Download slides here (gzipped tar archive of PostScript files).
The talk generally addresses the largely-neglected theoretical issues raised by common marketing questions. The segmentation part is based on the STOC '98 paper ``Segmentation problems'', by Jon Kleinberg, Christos Papadimitriou, and Prabhakar Raghavan. The collaborative filtering work is based on joint work with Ravi Kumar, Sridhar Rajagopalan, and Andrew Tomkins.
The first category of marketing questions is customer segmentation. This is a general class of problems involving finding a selection of items that maximizes the sum over customers of the cost of the best item for the customer.
A specific, applied example is the problem of catalog segmentation. Suppose that we have a set of items I, and we know that each particular customer x would like to see in a catalog a subset Sx of I. We can only publish and distribute two catalogs C0 and C1 (subsets of I with fixed cardinality), but we would like to maximize the happiness of our customers. The happiness H(x) of customer x is the maximum of the size of C0 intersect Sx and the size of C1 intersect Sx (since we will mail the maximizing catalog to x). We want to maximize the sum over x of H(x).

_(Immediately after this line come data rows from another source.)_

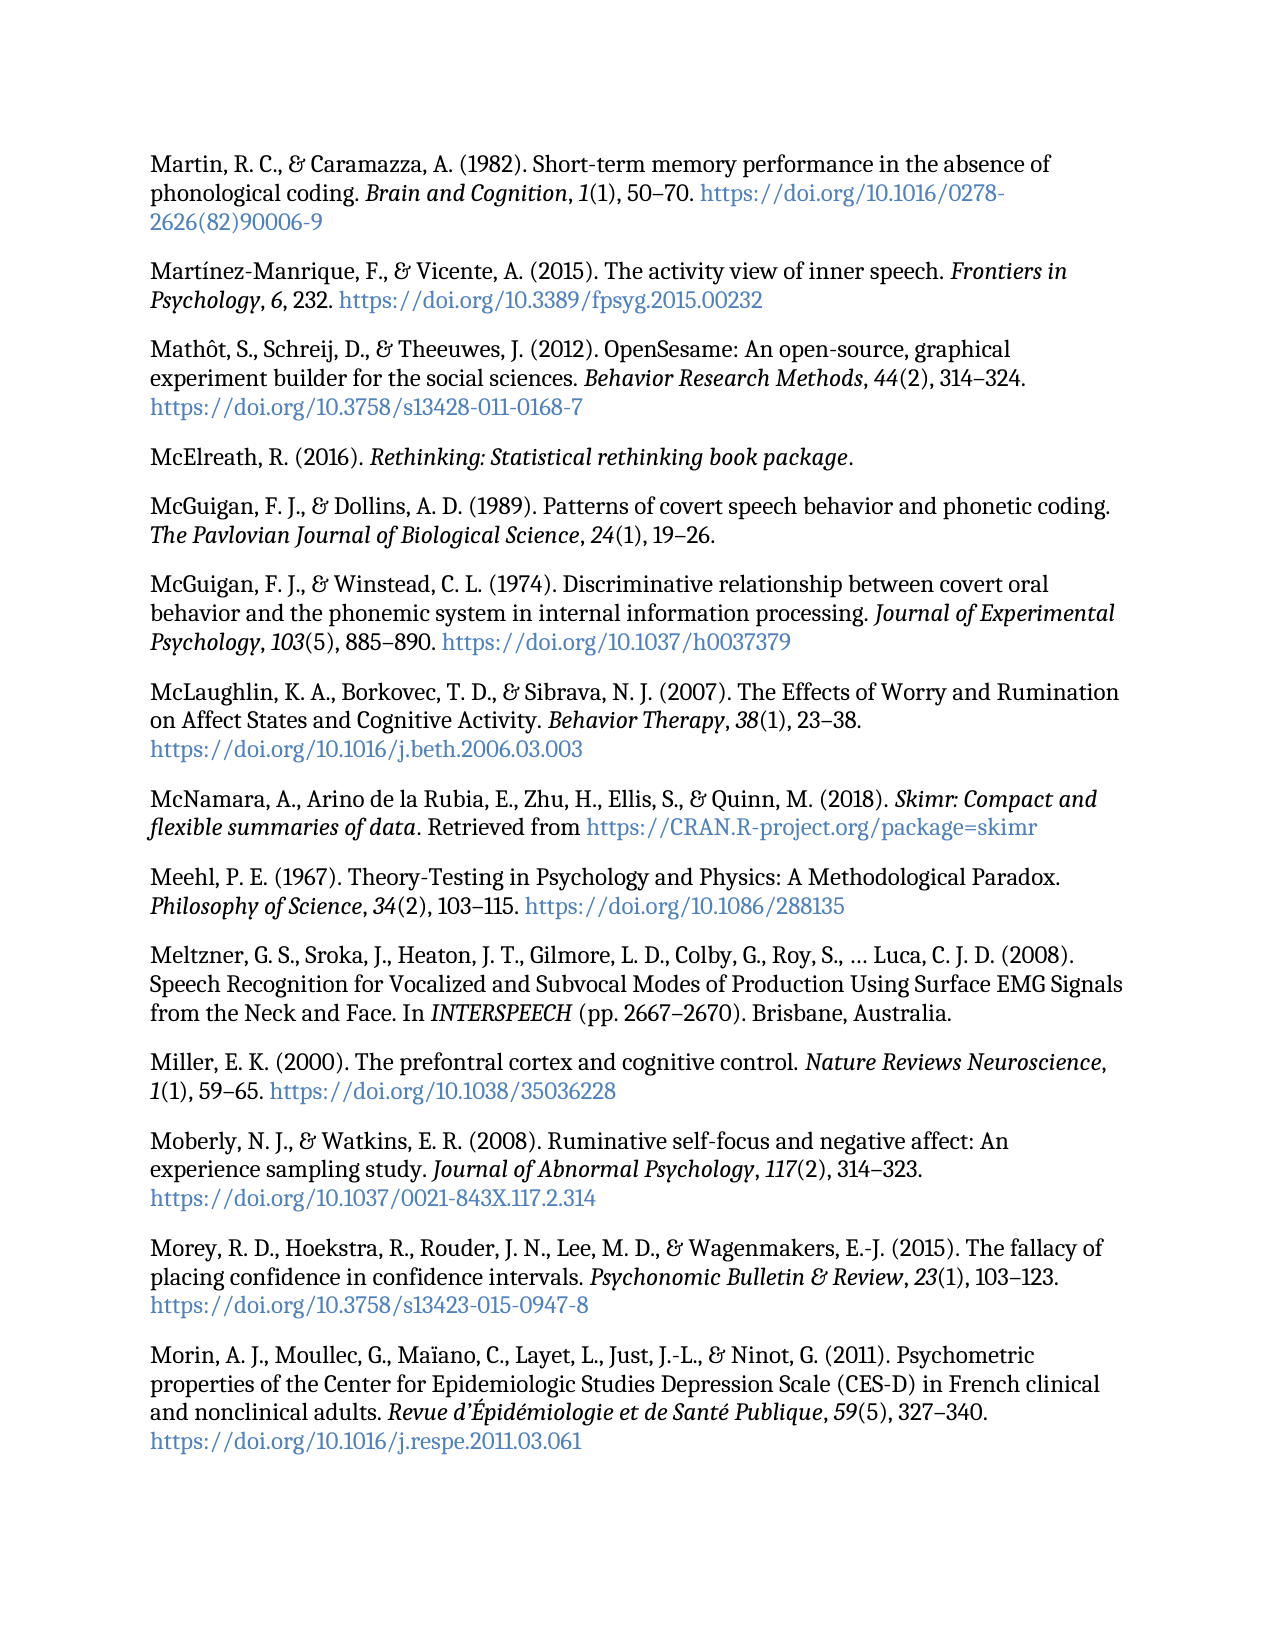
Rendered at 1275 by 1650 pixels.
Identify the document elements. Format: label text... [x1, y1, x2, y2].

text Miller, E. K. (2000). The prefontral cortex and cognitive control. Nature Reviews Neuroscience, 1(1), 59–65. https://doi.org/10.1038/35036228 [150, 1048, 1125, 1106]
text McNamara, A., Arino de la Rubia, E., Zhu, H., Ellis, S., & Quinn, M. (2018). Skimr: Compact and flexible summaries of data. Retrieved from https://CRAN.R-project.org/package=skimr [150, 784, 1125, 842]
text Morey, R. D., Hoekstra, R., Rouder, J. N., Lee, M. D., & Wagenmakers, E.-J. (2015). The fallacy of placing confidence in confidence intervals. Psychonomic Bulletin & Review, 23(1), 103–123. https://doi.org/10.3758/s13423-015-0947-8 [150, 1234, 1125, 1320]
text McLaughlin, K. A., Borkovec, T. D., & Sibrava, N. J. (2007). The Effects of Worry and Rumination on Affect States and Cognitive Activity. Behavior Therapy, 38(1), 23–38. https://doi.org/10.1016/j.beth.2006.03.003 [150, 677, 1125, 764]
text Martínez-Manrique, F., & Vicente, A. (2015). The activity view of inner speech. Frontiers in Psychology, 6, 232. https://doi.org/10.3389/fpsyg.2015.00232 [150, 257, 1125, 314]
text Meltzner, G. S., Sroka, J., Heaton, J. T., Gilmore, L. D., Colby, G., Roy, S., … Luca, C. J. D. (2008). Speech Recognition for Vocalized and Subvocal Modes of Production Using Surface EMG Signals from the Neck and Face. In INTERSPEECH (pp. 2667–2670). Brisbane, Australia. [150, 941, 1125, 1027]
text McGuigan, F. J., & Dollins, A. D. (1989). Patterns of covert speech behavior and phonetic coding. The Pavlovian Journal of Biological Science, 24(1), 19–26. [150, 492, 1125, 549]
text Martin, R. C., & Caramazza, A. (1982). Short-term memory performance in the absence of phonological coding. Brain and Cognition, 1(1), 50–70. https://doi.org/10.1016/0278-2626(82)90006-9 [150, 150, 1125, 236]
text Mathôt, S., Schreij, D., & Theeuwes, J. (2012). OpenSesame: An open-source, graphical experiment builder for the social sciences. Behavior Research Methods, 44(2), 314–324. https://doi.org/10.3758/s13428-011-0168-7 [150, 335, 1125, 422]
text Moberly, N. J., & Watkins, E. R. (2008). Ruminative self-focus and negative affect: An experience sampling study. Journal of Abnormal Psychology, 117(2), 314–323. https://doi.org/10.1037/0021-843X.117.2.314 [150, 1127, 1125, 1213]
text Morin, A. J., Moullec, G., Maïano, C., Layet, L., Just, J.-L., & Ninot, G. (2011). Psychometric properties of the Center for Epidemiologic Studies Depression Scale (CES-D) in French clinical and nonclinical adults. Revue d’Épidémiologie et de Santé Publique, 59(5), 327–340. https://doi.org/10.1016/j.respe.2011.03.061 [150, 1341, 1125, 1456]
text McGuigan, F. J., & Winstead, C. L. (1974). Discriminative relationship between covert oral behavior and the phonemic system in internal information processing. Journal of Experimental Psychology, 103(5), 885–890. https://doi.org/10.1037/h0037379 [150, 570, 1125, 657]
text McElreath, R. (2016). Rethinking: Statistical rethinking book package. [150, 442, 1125, 471]
text Meehl, P. E. (1967). Theory-Testing in Psychology and Physics: A Methodological Paradox. Philosophy of Science, 34(2), 103–115. https://doi.org/10.1086/288135 [150, 863, 1125, 920]
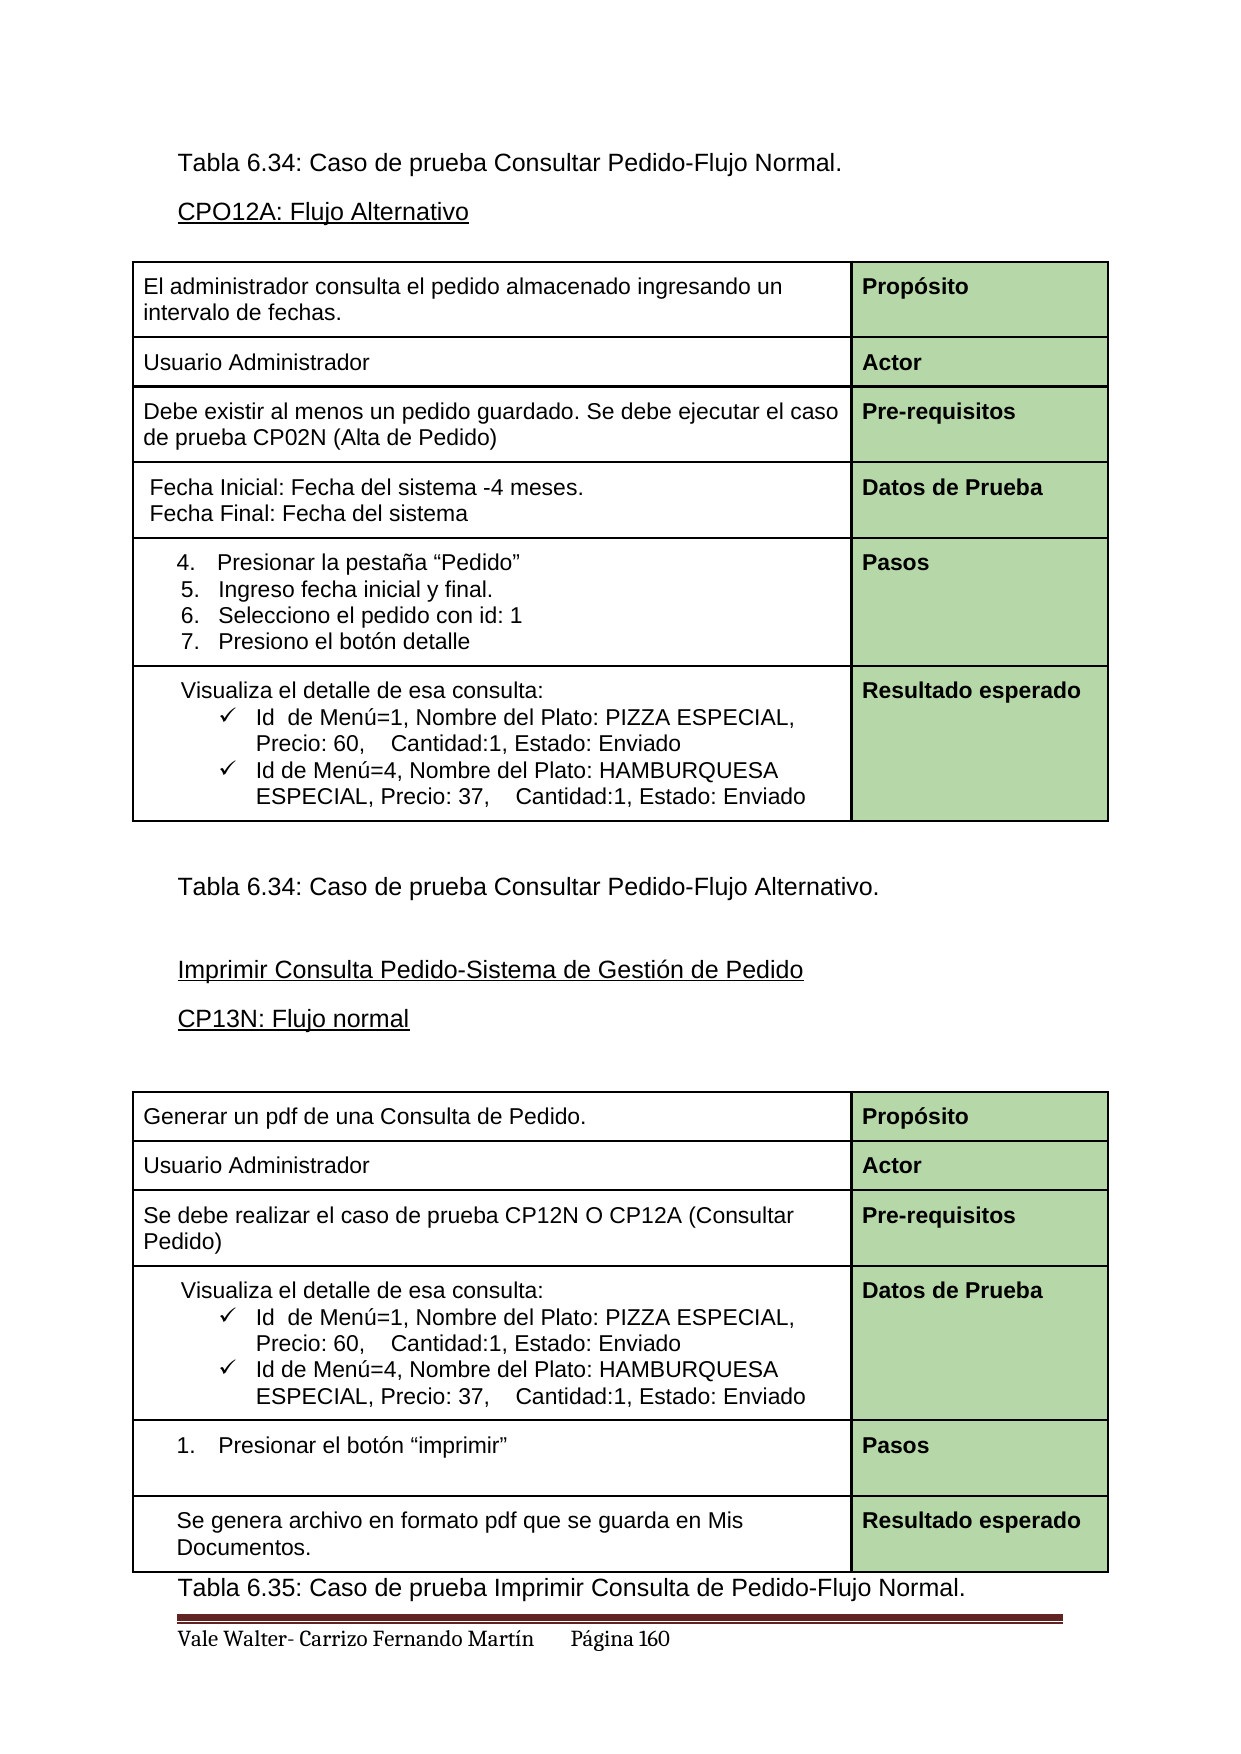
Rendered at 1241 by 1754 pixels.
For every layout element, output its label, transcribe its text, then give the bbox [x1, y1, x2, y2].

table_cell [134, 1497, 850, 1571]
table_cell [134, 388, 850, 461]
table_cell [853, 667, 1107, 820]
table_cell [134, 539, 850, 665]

The catalog segmentation problem, like almost any other segmentation problem thus far considered, is MAXSNP-complete. There is a simple 2-approximation: Publish only the best catalog for everybody (which can be determined using the greedy method). Nothing better is known for the general case, but it is natural to hope for something better than the naive 2-approximation. (For the dense case, where every customer likes at least a constant fraction of the products, there is a FPTAS for a fixed number of catalogs.) More generally, one might publish k catalogs (the one-catalog algorithm gives a k-approximation), or one might give a cost for publishing each additional catalog.
Another segmentation problem is maximum spanning tree segmentation. As a question from the audience pointed out, this is not necessarily related to any serious marketing problem, but it illustrates the breadth of segmentation problems that have yet to be considered. Here customers have their own sets of edge weights, and we would like to choose two spanning trees so that the sum over customers of the weight of the better of the two spanning trees for the customer's weights.
The other category of problems inspired by marketing questions is collaborative filtering. Here we would like to recommend items based on what customers have purchased. For each customer we have a sample of items that customer frequently buys (milk, orange juice, toast, bananas), and given this data from all customers we would like to recommend to each customer something new to consider (maybe oats for our breakfast-eater).
Even the proper model for collaborative filtering is not obvious, but a natural model is that the items are grouped into several clusters. Each customer is a distribution on clusters, and we want to identify which clusters a customer prefers based on the history.
These marketing-inspired problems - customer segmentation and collaborative filtering - represent important and very open territory for additional algorithmic research.